Es war das erste und einzige Mal, dass Gafner sich öffentlich zu den
Initiativplänen äusserte. Ruft man sie an, sagt sie stets, es sei «noch zu
früh, um etwas zu sagen». Am Freitag sagte sie immerhin dies: «Der
Initiativtext steht. Wir lassen ihn nun juristisch abklären.»
Das Volk soll entscheiden
Aus anderen Quellen ist etwas mehr zu erfahren. Die Initiative zielt
nicht direkt auf den Lehrplan 21, sondern auf den Prozess, den er vor seiner
Einführung durchlaufen muss. Heute entscheidet allein der Regierungsrat über
den Lehrplan. Die Mitglieder der IG wollen, dass künftig der Grosse Rat und –
falls jemand das Referendum ergreift – das Volk darüber befinden kann. Dieses
Vorgehen haben etwa auch die Initianten im Kanton Zürich gewählt.
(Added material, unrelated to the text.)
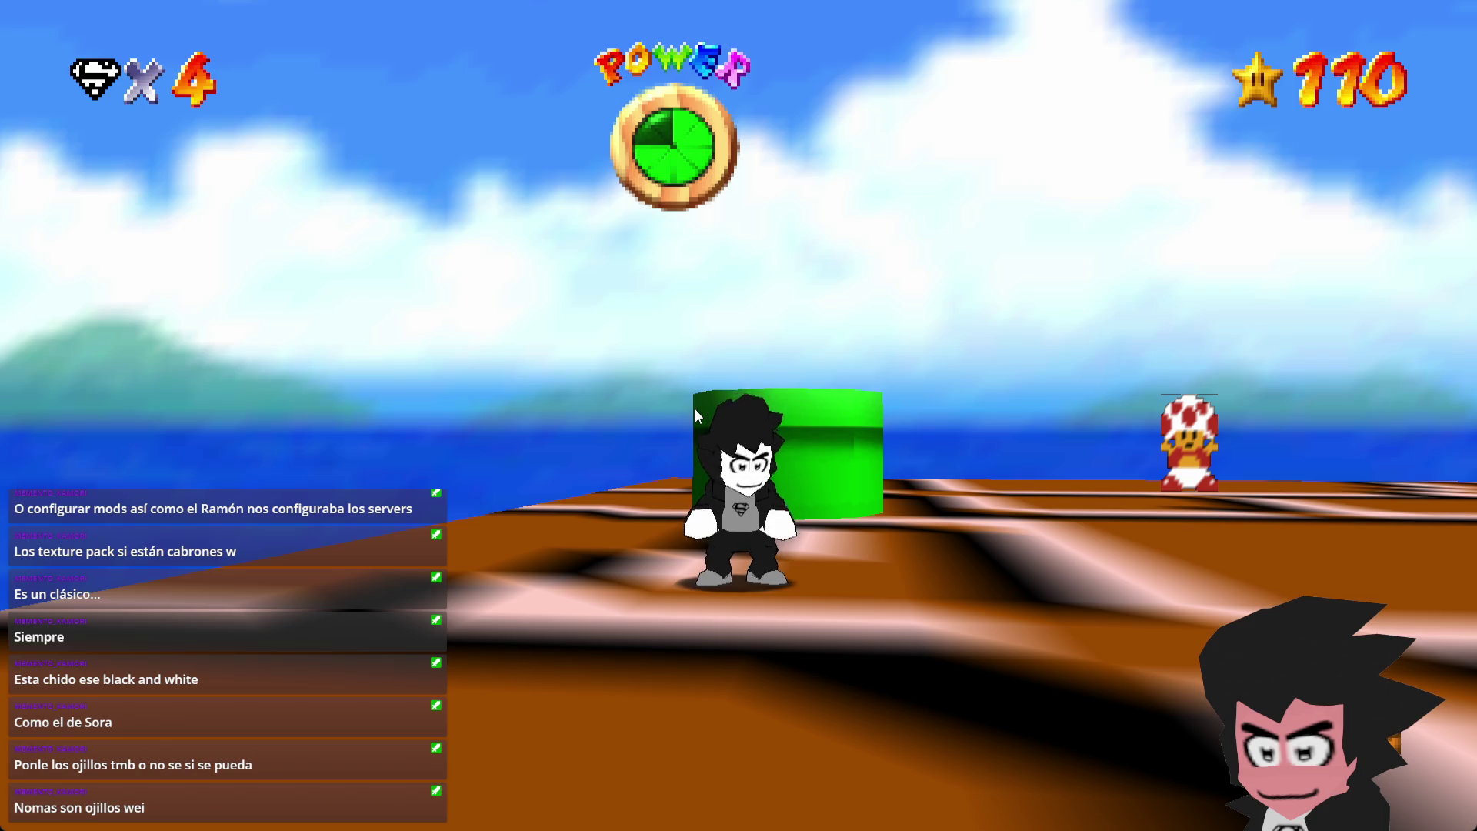
pyautogui.press('Return')
pyautogui.write('/char')
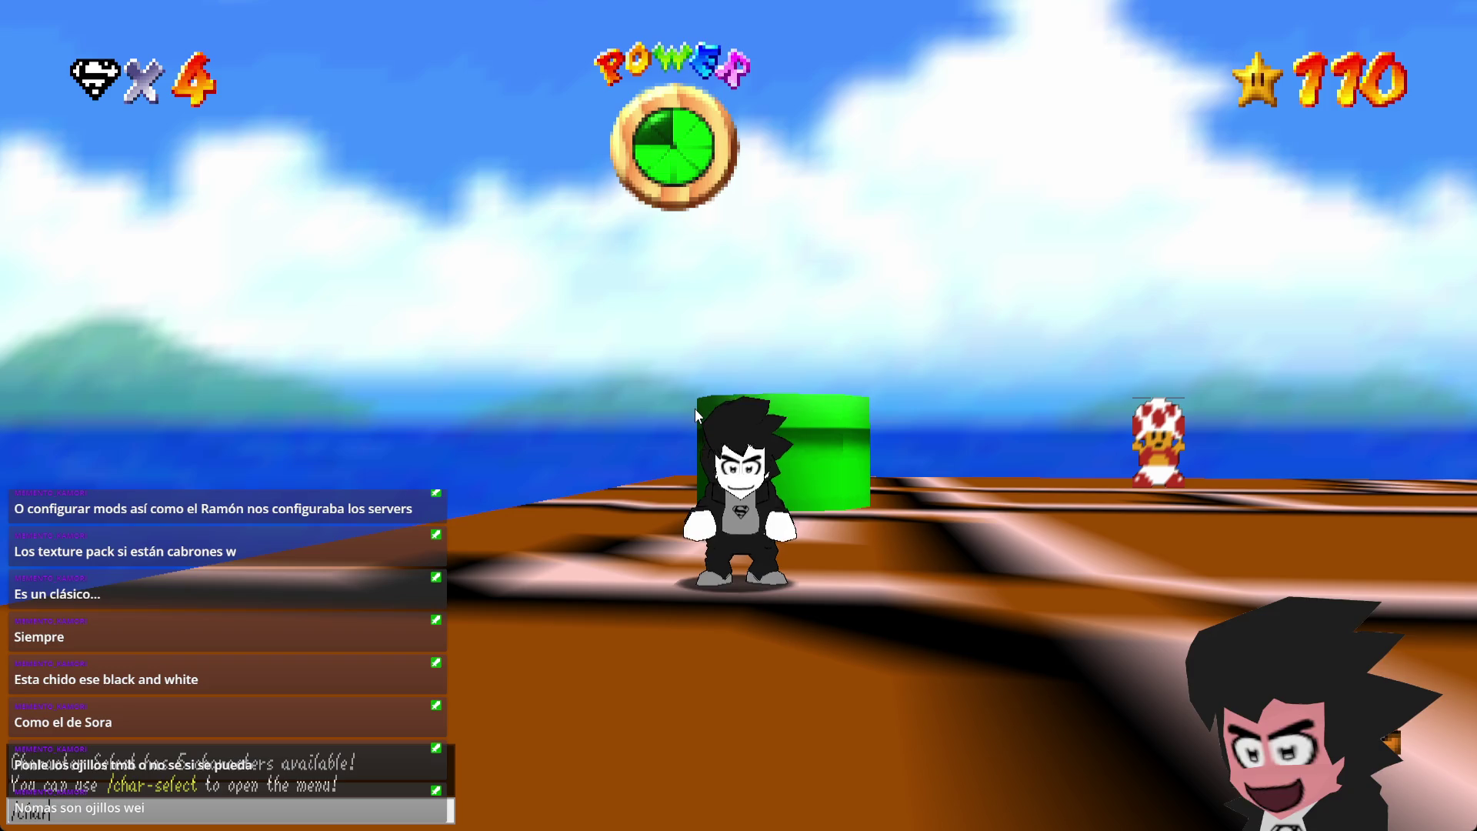
pyautogui.press('BackSpace')
pyautogui.press('BackSpace')
pyautogui.press('BackSpace')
Doch die Lehrplangegner im Kanton Bern haben ein Problem: Der Prozess
der Einführung ist hier deutlich weiter fortgeschritten als in Zürich. Um den
Lehrplan 21 zu verhindern, reichte es deshalb wohl nicht, wenn die neue
Regelung ab dem Tag der Abstimmung in Kraft träte, sie müsste auch rückwirkend
gelten. Ob eine Initiative mit einem solchen Text gültig wäre, ist unter den
Lehrplangegnern umstritten und soll nun juristisch abgeklärt werden.
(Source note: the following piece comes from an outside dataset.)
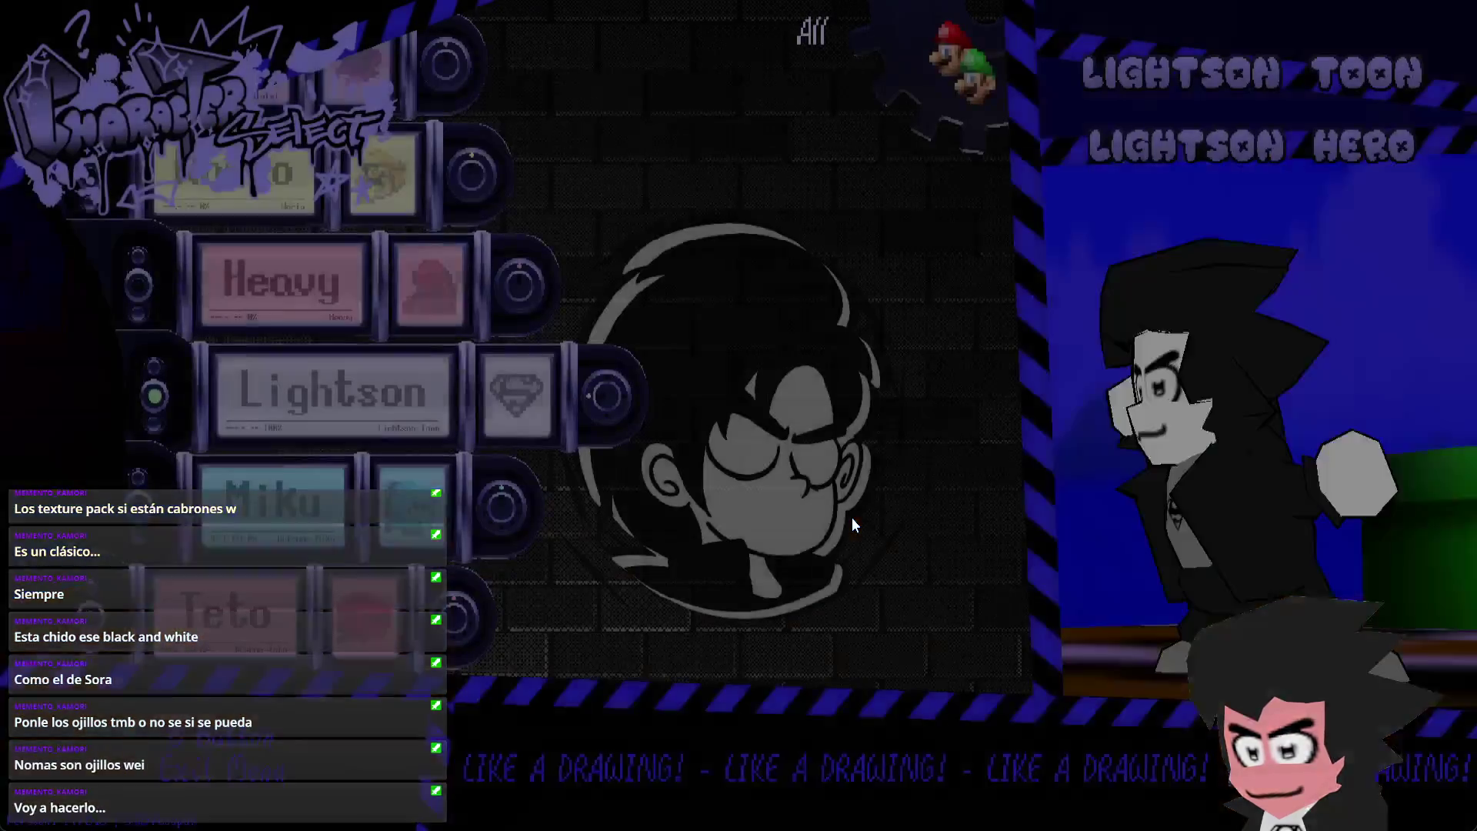
pyautogui.press('Right')
pyautogui.press('Right')
pyautogui.press('Right')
Die Lehrplangegner im Kanton Bern haben aber noch ein zweites Problem:
Die Gründe, weshalb sie den Lehrplan 21 ablehnen, sind höchst unterschiedlich.
Am 16. Juni kamen in Bern etwa 50 Personen zusammen, um über die Initiative zu
beraten: Mehrheitlich Konservative, aber auch einige Linke. Anwesend waren auch
prominente Kritiker wie der Lehrer Alain Pichard, der Erziehungswissenschaftler
Walter Herzog und die SVP-Grossrätin Sabina Geissbühler.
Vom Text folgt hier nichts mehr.